▶ Required action 1
In the article on opiates and stress, write out the passage from "The study appears" to "are typically used." word for word.
▶ Required action 2
Answer these questions using the article on opiates and stress:
(a) At which university was the study conducted?
(b) In which journal does the study appear?
(c) According to Gavan McNally, which illicit opiate is the most commonly used?
▶ Required action 3
Continue the article on opiates and stress from where it ends.
------ Given text
A new study has found that opiate drugs such as morphine leave animals more vulnerable to stress. This means that stress and opiates are in a vicious cycle: Not only does stress trigger drug use, but in return the drug leaves animals more vulnerable to stress.
The study, conducted at the University of New South Wales, helps to explain why people who use opiates such as heroin have very high rates of anxiety problems, including post-traumatic stress disorder, even after they stop using. That emotional fragility can also make them more likely to start using again.
The study appears in the current issue of the journal Behavioral Neuroscience, which is published by the American Psychological Association (APA). Understanding how opiate users respond to and cope with stress may lead to better treatment and help prevent relapses. Co-author Gavan McNally, PhD, notes that heroin is the most commonly used illicit opiate, followed perhaps by morphine. In medical settings, pethidine, fentanyl, morphine and codeine are typically used.
------------
------ Given entries
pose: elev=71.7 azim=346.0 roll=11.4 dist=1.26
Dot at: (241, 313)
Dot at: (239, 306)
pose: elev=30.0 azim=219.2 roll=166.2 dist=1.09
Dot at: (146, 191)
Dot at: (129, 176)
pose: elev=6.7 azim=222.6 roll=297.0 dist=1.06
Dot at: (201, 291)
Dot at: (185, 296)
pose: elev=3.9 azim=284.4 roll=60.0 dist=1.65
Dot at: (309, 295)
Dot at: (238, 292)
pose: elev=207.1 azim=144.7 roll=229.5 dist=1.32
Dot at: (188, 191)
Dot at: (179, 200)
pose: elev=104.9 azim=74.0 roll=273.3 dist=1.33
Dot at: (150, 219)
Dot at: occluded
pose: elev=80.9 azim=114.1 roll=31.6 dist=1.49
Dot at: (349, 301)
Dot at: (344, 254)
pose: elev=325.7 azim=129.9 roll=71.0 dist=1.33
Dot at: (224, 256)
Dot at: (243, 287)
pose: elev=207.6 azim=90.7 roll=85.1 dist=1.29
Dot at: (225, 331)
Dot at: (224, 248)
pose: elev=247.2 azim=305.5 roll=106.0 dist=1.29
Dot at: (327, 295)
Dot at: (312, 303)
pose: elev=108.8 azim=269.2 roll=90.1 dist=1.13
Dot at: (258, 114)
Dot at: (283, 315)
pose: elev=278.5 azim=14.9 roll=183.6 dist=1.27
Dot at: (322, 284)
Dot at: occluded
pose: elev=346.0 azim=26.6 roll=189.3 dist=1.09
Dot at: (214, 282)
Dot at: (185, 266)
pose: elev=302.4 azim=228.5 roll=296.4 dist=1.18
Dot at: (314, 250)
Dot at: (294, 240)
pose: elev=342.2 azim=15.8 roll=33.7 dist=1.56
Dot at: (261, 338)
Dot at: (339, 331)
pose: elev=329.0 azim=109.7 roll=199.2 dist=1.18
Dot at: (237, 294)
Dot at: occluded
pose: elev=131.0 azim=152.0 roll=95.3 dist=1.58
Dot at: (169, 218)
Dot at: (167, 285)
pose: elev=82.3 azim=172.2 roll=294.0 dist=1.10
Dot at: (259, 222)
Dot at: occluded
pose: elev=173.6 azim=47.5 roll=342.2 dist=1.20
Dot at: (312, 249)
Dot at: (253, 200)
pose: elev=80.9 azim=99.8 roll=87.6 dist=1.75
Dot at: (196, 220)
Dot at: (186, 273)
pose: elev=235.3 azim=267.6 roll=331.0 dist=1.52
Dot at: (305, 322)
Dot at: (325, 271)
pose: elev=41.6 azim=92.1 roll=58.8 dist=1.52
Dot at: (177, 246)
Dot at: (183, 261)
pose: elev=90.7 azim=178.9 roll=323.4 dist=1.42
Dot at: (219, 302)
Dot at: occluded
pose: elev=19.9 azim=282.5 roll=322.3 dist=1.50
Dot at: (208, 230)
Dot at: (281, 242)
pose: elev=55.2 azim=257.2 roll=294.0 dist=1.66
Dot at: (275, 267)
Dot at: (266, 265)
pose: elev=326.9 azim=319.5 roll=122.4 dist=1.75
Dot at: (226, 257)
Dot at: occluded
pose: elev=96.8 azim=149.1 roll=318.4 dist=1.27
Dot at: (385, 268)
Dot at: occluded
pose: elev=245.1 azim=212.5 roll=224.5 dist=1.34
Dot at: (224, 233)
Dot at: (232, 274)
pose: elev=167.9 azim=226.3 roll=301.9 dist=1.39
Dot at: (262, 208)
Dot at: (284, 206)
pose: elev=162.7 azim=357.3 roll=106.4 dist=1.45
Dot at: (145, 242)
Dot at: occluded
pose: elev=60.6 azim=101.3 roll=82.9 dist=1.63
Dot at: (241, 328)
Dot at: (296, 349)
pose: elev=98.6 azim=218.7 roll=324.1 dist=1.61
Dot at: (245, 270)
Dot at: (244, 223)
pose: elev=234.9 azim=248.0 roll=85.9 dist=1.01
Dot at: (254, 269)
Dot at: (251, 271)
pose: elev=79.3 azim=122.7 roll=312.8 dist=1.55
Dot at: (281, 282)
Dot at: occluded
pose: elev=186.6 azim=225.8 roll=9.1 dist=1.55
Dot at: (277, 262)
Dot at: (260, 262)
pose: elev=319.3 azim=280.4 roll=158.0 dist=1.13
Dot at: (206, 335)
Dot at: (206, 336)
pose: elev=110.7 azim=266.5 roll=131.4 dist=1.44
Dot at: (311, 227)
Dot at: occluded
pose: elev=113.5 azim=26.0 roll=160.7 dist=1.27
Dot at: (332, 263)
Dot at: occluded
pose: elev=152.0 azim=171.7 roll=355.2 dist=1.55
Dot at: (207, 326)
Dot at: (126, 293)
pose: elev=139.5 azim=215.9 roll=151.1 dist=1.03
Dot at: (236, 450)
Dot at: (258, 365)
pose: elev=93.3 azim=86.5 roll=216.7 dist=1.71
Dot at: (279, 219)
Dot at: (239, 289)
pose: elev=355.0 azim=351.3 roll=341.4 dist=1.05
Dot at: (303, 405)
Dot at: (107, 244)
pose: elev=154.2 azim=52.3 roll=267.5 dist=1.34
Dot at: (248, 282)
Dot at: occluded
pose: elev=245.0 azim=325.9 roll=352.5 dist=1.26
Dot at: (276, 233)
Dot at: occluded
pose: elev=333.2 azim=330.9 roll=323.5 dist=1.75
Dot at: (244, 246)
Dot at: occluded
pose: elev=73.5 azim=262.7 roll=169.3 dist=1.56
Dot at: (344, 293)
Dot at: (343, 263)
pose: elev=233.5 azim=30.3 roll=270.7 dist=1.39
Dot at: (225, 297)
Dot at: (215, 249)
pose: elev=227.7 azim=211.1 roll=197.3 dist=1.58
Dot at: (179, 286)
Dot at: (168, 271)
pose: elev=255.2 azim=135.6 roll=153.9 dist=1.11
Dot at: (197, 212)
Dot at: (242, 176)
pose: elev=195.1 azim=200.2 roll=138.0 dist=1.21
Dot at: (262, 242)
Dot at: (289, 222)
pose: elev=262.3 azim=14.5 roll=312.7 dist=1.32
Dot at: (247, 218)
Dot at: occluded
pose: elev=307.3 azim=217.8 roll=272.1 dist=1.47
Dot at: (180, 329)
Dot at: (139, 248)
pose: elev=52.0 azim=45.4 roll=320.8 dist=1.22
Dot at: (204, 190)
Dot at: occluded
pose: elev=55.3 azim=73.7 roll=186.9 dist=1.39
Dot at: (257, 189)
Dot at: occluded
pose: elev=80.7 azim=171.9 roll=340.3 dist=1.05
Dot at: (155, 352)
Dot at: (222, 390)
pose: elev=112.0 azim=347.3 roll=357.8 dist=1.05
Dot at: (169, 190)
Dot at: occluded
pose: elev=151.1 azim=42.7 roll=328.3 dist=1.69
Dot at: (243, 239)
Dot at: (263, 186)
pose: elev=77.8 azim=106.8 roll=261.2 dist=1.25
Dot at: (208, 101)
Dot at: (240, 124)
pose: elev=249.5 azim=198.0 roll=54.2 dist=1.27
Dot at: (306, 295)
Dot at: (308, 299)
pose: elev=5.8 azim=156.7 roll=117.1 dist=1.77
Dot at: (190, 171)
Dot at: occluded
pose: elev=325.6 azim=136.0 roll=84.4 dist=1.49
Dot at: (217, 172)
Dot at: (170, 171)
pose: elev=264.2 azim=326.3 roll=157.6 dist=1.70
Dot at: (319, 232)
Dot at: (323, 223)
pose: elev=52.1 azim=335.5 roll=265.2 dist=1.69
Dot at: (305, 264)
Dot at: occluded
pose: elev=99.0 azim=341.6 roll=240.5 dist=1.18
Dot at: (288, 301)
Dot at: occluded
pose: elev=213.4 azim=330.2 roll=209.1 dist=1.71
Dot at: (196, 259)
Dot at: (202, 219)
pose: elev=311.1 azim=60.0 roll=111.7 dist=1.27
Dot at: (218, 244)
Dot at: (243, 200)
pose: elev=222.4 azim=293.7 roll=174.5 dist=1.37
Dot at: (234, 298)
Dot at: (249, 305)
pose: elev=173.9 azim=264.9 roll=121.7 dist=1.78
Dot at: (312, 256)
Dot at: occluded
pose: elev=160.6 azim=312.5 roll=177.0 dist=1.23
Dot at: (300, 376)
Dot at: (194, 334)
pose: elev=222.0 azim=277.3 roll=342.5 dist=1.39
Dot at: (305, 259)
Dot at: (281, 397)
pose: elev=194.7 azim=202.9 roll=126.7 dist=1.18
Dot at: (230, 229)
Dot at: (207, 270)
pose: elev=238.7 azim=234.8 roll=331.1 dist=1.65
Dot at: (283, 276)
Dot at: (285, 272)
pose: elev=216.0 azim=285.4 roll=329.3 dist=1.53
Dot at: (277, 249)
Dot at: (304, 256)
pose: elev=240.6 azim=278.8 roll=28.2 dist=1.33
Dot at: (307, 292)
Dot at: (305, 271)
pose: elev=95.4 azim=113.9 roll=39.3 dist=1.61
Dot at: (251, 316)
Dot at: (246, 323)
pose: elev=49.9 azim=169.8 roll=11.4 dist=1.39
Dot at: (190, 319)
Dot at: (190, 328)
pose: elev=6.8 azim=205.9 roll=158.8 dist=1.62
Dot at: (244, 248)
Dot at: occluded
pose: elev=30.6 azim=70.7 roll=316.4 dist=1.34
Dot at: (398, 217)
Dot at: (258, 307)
------------
▶ Your response 1
The study appears in the current issue of the journal Behavioral Neuroscience, which is published by the American Psychological Association (APA). Understanding how opiate users respond to and cope with stress may lead to better treatment and help prevent relapses. Co-author Gavan McNally, PhD, notes that heroin is the most commonly used illicit opiate, followed perhaps by morphine. In medical settings, pethidine, fentanyl, morphine and codeine are typically used.

▶ Your response 2
(a) The University of New South Wales
(b) Behavioral Neuroscience
(c) Heroin

▶ Your response 3
McNally and his colleagues conducted four experiments with rats, injecting them with either morphine or saline solution every day for 10 days. Then, either one or seven days after the final injection, they gently restrained each rat for 30 minutes as a form of stress.
The team then measured the rats' biological responses to the restraint stress. They also studied behaviors that reflect anxiety, checking the rats' levels of social interaction and general activity. The researchers tested anxiety responses for three different dose levels and different durations of exposure (0, 1, 5 or 10 days).
In the absence of stress, the opiate-treated rats were exactly the same as the control rats. Only when the animals were exposed to a stressor were there marked differences in nervous-system and behavioral responses. For example, in terms of anxiety, the impact of stress was twice as great for the morphine-treated rats as for the saline-treated rats. Whereas stress reduced social interaction by about 31 percent in the saline-treated animals, it reduced social interaction by 68 percent in the morphine-treated animals.
Thus, exposure to morphine left those rats significantly more anxious in response to stress. This effect was sensitive to both dose and duration: The longer the duration or the higher the dose of morphine, the greater the difference in anxiety between morphine- and saline-treated rats.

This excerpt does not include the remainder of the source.